WHAT IS REQUIRED:
Search the records below for the word "tissue". Pull out each line that has it.
DATA SHOWN: Begin
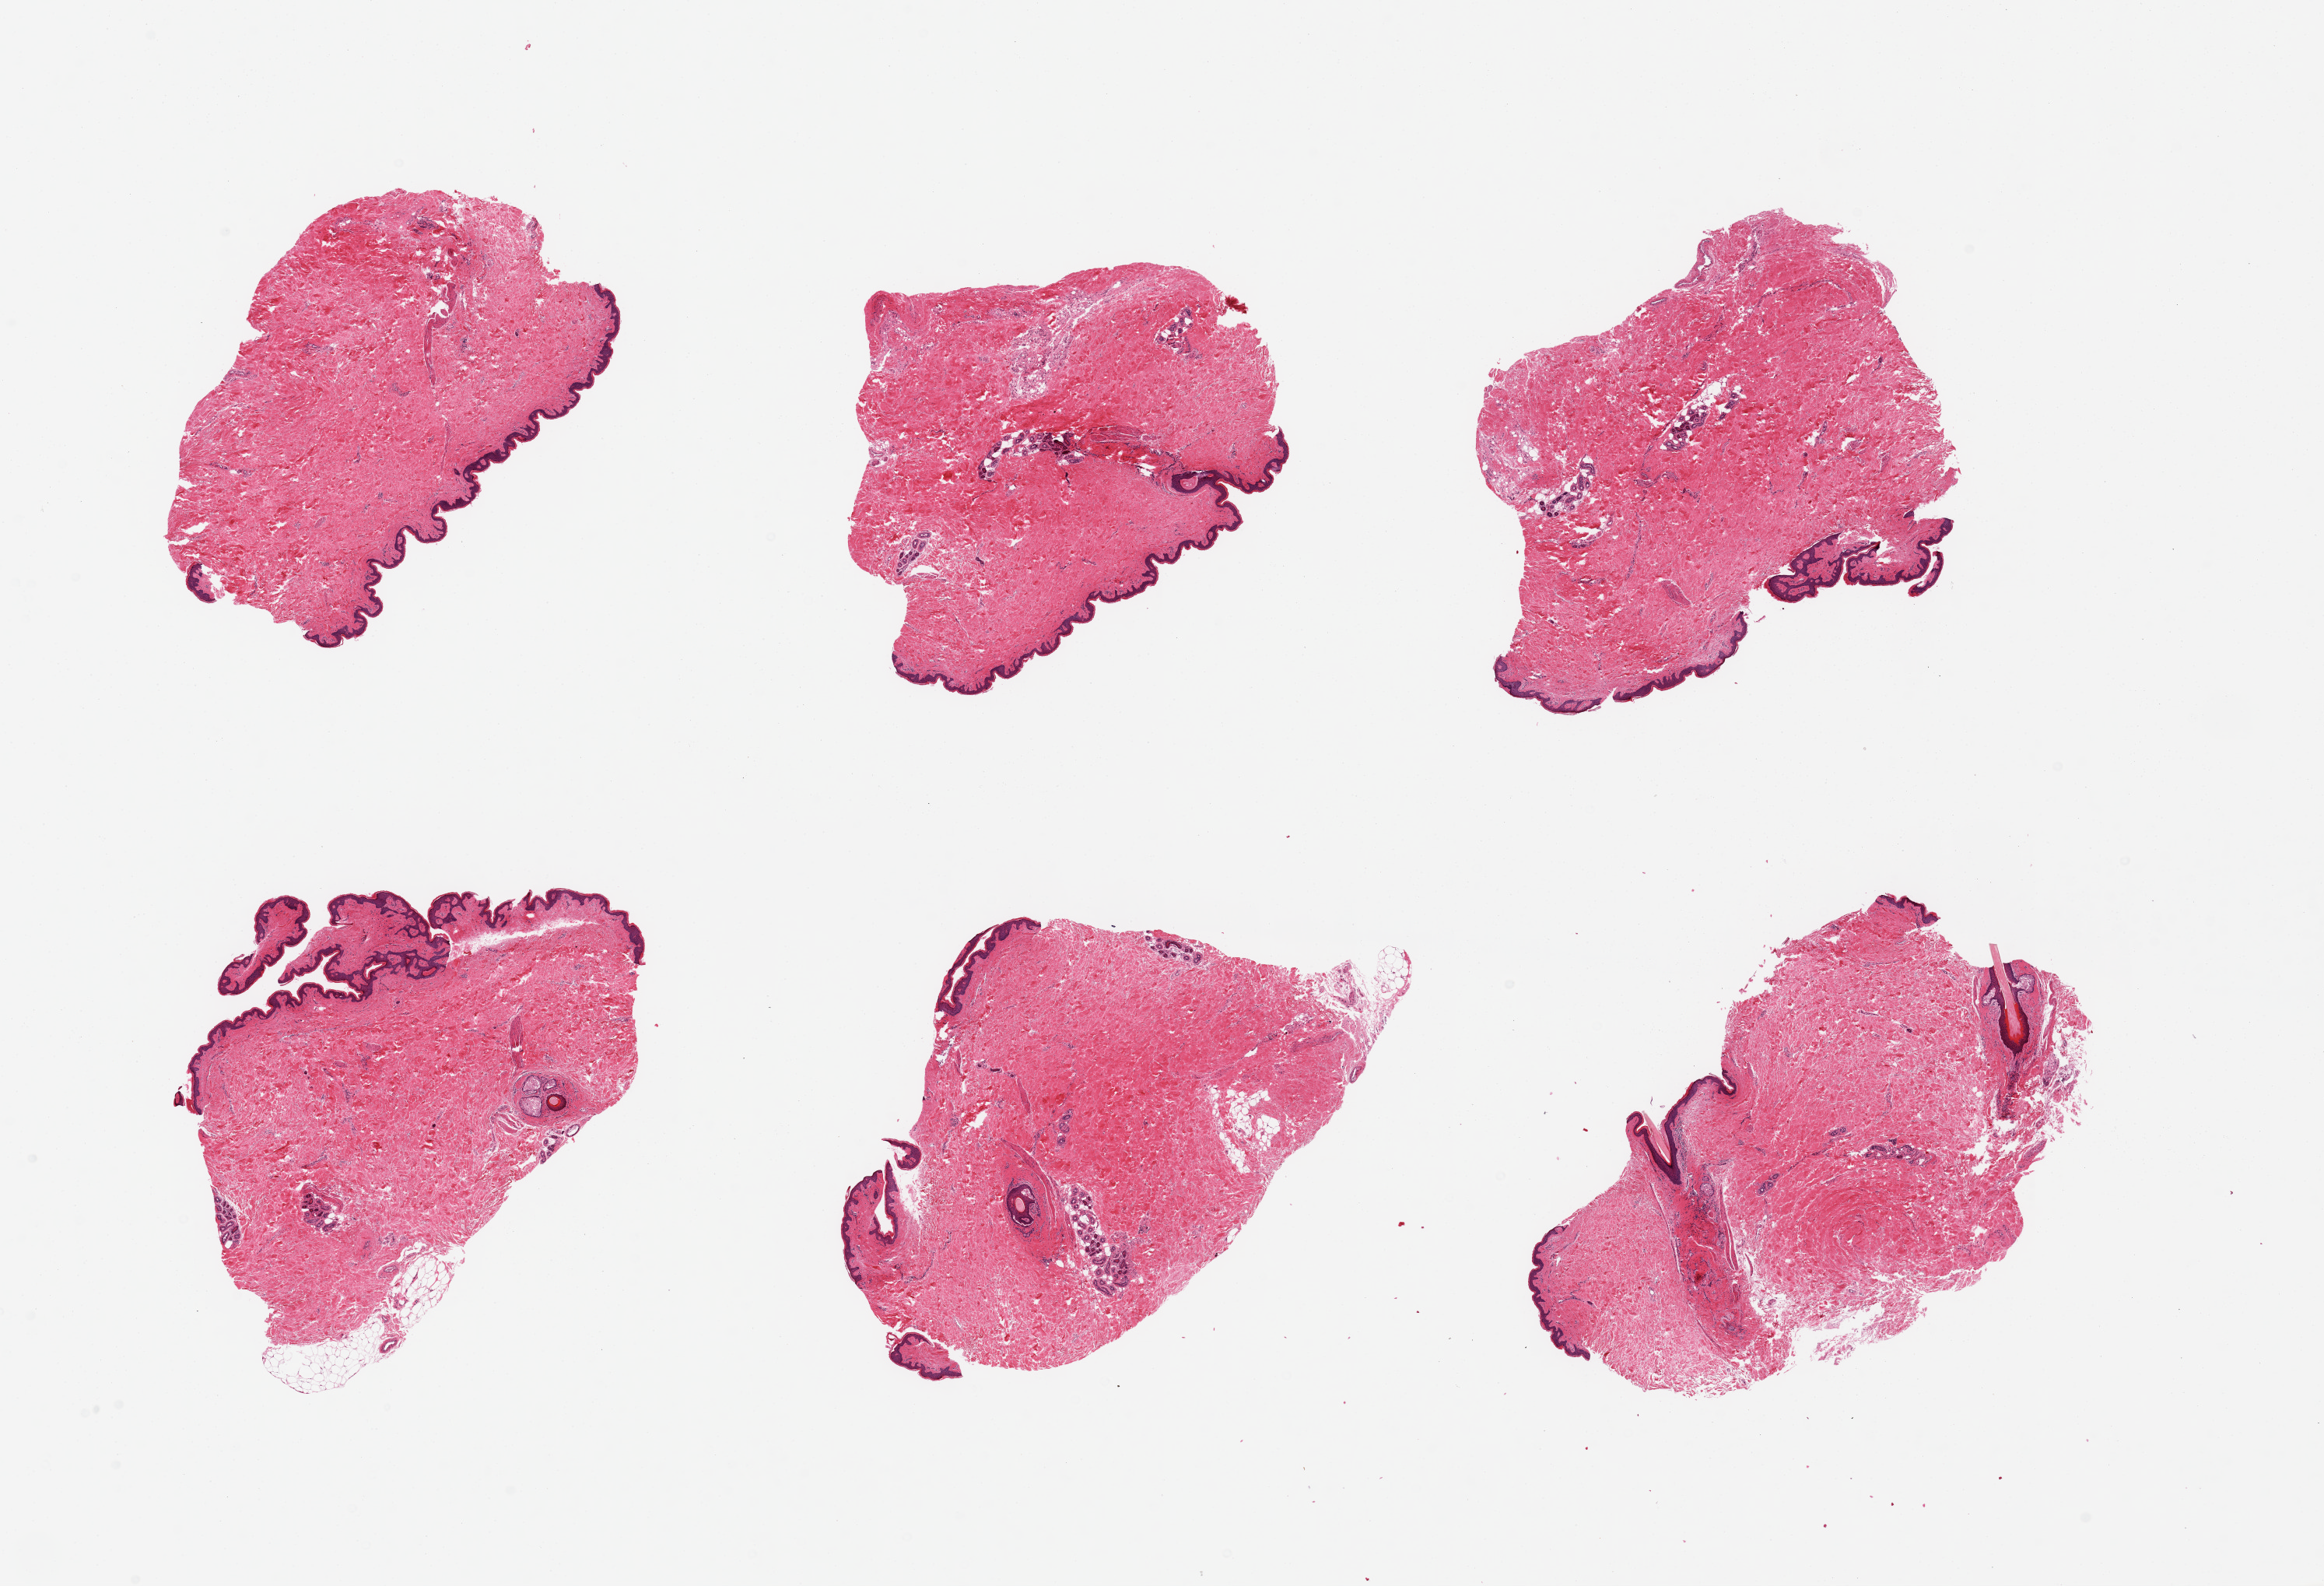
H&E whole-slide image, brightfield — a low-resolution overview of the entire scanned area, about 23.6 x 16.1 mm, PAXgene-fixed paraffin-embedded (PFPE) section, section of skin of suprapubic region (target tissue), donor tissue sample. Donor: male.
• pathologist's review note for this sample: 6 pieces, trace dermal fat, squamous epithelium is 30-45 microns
DATA SHOWN: End
DATA SHOWN: Begin
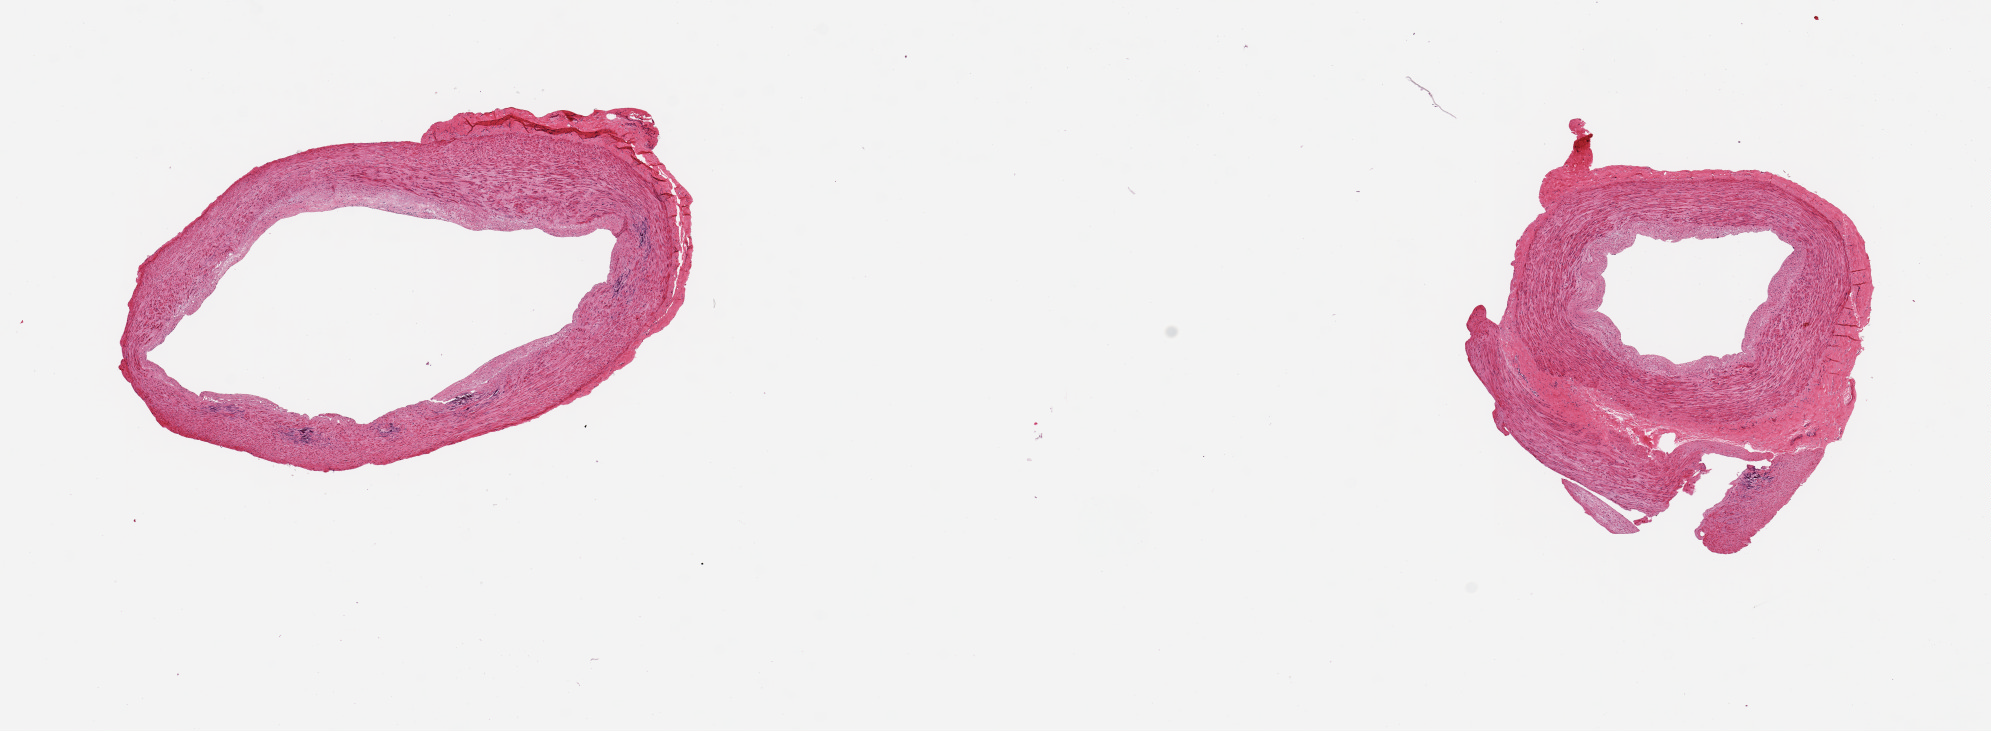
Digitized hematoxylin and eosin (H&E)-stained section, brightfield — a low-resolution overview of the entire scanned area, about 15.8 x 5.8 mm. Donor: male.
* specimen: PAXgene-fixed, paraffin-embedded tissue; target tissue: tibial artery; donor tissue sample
DATA SHOWN: End
WRITTEN RESPONSE:
H&E whole-slide image, brightfield — a low-resolution overview of the entire scanned area, about 23.6 x 16.1 mm, PAXgene-fixed paraffin-embedded (PFPE) section, section of skin of suprapubic region (target tissue), donor tissue sample. Donor: male.
* specimen: PAXgene-fixed, paraffin-embedded tissue; target tissue: tibial artery; donor tissue sample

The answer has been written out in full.